Are you talking about stan_polr? It doesn’t seem to accept multivariate outcomes.

I was trying to extend the multivariate probit example in section 9.15 of the manual, but the number of levels is hardcoded there and I haven’t been able to figure out how to express the Albert & Chib trick for an arbitrary number of response levels, since I would either need a ragged array or a data-dependent number of parameters.

Oh, I was talking about in Stan itself, not in rstanarm or a higher-level interface.

It’s possible to hand-code ragged arrays—there’s a chapter in the manual. But it’s not elegant. They’re in the works, but we’re way backed up on our to-do list, so they’re not going to happen this year.

1 Like

Sorry to keep pestering, but still stuck on this one…

I checked out ordered_logistic but I can’t think of a way to introduce correlations there. As I understand it, working directly with a cumulative distribution link is equivalent to having marginalized out the latent variable.

Also, I realized that in order to use the Albert & Chib trick one must introduce bounded parameters. I didn’t want to waste more time trying to figure how to reconstruct the general structure so I just went and hardcoded it for a 4-level item (parameters+transformed parameters is where the “trick” happens and also where I wish I knew of a better way to execute the idea):

data {
  int<lower=1> K;   // Num levels
  int<lower=1> D;   // Num items
  int<lower=0> N;   // Num obs
  
  int<lower=0,upper=N> Ksizes[D,K];    // Responses for each of K levels from D items
}
parameters {
  vector[D] mu;
  vector[D] ci;
  cholesky_factor_corr[D] L_Omega;
  vector<lower=0>[D] L_sigma;
  
  vector<upper=0>[Ksizes[1,1]] k11;
  vector<lower=0,upper=ci[1]>[Ksizes[1,2]] k12;
  vector<lower=ci[1],upper=4.5>[Ksizes[1,3]] k13;
  vector<lower=4.5>[Ksizes[1,4]] k14;
  vector<upper=0>[Ksizes[2,1]] k21;
  vector<lower=0,upper=ci[2]>[Ksizes[2,2]] k22;
  vector<lower=ci[2],upper=4.5>[Ksizes[2,3]] k23;
  vector<lower=4.5>[Ksizes[2,4]] k24;
}
transformed parameters{
  vector[D] z[N];
  for(i in 1:Ksizes[1,1]){
    z[i,1] = k11[i];
  }
  for(i in 1:Ksizes[1,2]){
    z[i+Ksizes[1,1],1] = k12[i];
  }
  for(i in 1:Ksizes[1,3]){
    z[i+Ksizes[1,1]+Ksizes[1,2],1] = k13[i];
  }
  for(i in 1:Ksizes[1,4]){
    z[i+Ksizes[1,1]+Ksizes[1,2]+Ksizes[1,3],1] = k14[i];
  }
  for(i in 1:Ksizes[2,1]){
    z[i,2] = k21[i];
  }
  for(i in 1:Ksizes[2,2]){
    z[i+Ksizes[2,1],2] = k22[i];
  }
  for(i in 1:Ksizes[2,3]){
    z[i+Ksizes[2,1]+Ksizes[2,2],2] = k23[i];
  }
  for(i in 1:Ksizes[2,4]){
    z[i+Ksizes[2,1]+Ksizes[2,2]+Ksizes[2,3],2] = k24[i];
  }
}
model {
  matrix[D, D] L_Sigma;
  
  ci ~ normal(2.5, 1);

  L_Sigma = diag_pre_multiply(L_sigma, L_Omega);
  L_Omega ~ lkj_corr_cholesky(4);
  L_sigma ~ cauchy(0, 2.5);
  
  mu ~ normal(3,2);
  
  z ~ multi_normal_cholesky(mu, L_Sigma);
}
generated quantities {
  cov_matrix[D] Omega;
  Omega = multiply_lower_tri_self_transpose(L_Omega);
}

This is very ugly, but it actually works. Occasionally I get an error like:

[1] "Error in sampler$call_sampler(args_list[[i]]) : "         
[2] "  lub_constrain: lb is 0, but must be less than 1.00504"
[1] "error occurred during calling the sampler; sampling not done"
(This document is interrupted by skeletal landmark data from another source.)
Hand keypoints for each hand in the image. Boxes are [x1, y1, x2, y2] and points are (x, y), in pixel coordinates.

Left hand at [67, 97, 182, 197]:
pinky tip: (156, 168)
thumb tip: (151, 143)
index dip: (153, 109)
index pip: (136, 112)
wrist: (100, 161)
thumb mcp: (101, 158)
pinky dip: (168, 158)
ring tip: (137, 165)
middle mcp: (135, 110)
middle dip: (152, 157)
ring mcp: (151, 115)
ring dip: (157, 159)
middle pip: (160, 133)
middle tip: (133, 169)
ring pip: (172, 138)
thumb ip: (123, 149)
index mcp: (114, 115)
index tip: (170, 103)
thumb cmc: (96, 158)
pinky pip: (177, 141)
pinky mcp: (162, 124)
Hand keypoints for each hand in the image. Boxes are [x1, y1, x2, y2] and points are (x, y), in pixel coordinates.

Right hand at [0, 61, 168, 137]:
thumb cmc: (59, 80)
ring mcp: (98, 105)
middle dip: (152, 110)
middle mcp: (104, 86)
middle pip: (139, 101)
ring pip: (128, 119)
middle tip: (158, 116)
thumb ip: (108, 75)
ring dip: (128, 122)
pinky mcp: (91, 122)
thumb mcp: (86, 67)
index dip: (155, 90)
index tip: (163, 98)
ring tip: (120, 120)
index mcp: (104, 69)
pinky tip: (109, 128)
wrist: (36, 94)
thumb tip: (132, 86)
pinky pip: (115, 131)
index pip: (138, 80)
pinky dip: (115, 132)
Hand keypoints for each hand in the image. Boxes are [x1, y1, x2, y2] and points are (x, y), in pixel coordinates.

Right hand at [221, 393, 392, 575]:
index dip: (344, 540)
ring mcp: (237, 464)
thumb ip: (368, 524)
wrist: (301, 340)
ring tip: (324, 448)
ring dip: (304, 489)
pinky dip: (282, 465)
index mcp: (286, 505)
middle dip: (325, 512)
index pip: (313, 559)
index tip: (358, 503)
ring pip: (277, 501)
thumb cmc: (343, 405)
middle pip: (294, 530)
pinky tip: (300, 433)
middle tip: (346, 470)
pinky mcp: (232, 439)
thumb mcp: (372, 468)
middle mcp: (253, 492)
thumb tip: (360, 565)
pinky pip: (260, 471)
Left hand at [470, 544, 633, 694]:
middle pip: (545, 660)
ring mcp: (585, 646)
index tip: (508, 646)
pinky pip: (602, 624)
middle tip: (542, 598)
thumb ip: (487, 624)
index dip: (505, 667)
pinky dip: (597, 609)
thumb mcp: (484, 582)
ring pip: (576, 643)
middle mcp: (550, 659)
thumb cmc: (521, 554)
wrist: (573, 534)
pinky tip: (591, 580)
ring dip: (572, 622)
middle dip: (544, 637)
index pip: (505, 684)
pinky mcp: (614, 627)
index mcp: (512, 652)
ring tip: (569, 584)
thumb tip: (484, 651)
Not a lot of info online about the error message but I assume it’s something like lub = lower/upper bounds and some value being initialized outside of the given limits. I’ve got fixed and appropriately placed initial values for all my parameters, so its origin remains a mystery.

I’d appreciate it if some light can be shed on the cause of the error or how to troubleshoot further as well as any suggestion to let the number and bounds of parameters vary according to the data so that hardcoding them isn’t necessary.
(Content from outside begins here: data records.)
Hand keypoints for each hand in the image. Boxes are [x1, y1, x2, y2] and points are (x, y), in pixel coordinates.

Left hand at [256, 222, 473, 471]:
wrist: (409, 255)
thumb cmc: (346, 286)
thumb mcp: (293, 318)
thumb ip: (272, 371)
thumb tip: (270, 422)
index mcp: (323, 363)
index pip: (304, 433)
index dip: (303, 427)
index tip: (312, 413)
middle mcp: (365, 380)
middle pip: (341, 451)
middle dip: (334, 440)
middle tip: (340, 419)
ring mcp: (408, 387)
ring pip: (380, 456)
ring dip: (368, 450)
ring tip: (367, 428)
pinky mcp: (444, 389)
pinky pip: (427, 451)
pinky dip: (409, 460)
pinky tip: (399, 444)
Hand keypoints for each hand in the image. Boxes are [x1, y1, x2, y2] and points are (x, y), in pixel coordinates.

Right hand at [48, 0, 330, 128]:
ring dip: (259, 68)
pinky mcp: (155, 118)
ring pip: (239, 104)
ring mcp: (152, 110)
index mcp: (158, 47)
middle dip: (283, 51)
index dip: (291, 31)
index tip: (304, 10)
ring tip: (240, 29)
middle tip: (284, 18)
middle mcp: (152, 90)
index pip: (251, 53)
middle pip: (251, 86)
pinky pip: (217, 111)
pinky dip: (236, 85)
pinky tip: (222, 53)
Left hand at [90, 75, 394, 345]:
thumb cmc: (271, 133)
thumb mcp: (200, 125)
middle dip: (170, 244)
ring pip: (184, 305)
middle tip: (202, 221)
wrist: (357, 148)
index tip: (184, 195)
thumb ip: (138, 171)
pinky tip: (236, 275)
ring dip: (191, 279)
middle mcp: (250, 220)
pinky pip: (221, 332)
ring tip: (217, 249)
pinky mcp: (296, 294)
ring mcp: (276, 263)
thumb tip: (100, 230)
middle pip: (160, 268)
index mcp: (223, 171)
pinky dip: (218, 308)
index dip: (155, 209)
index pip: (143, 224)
That is a confusing error message, but I’d draw the same conclusion as you. Assuming the function name at least is right, the issue is probably in a lower bound constraint. Are you initializing or letting Stan initialize? Do all the parameters have appropriate constraints so that any parameters satisfying the constraints have a finite log density?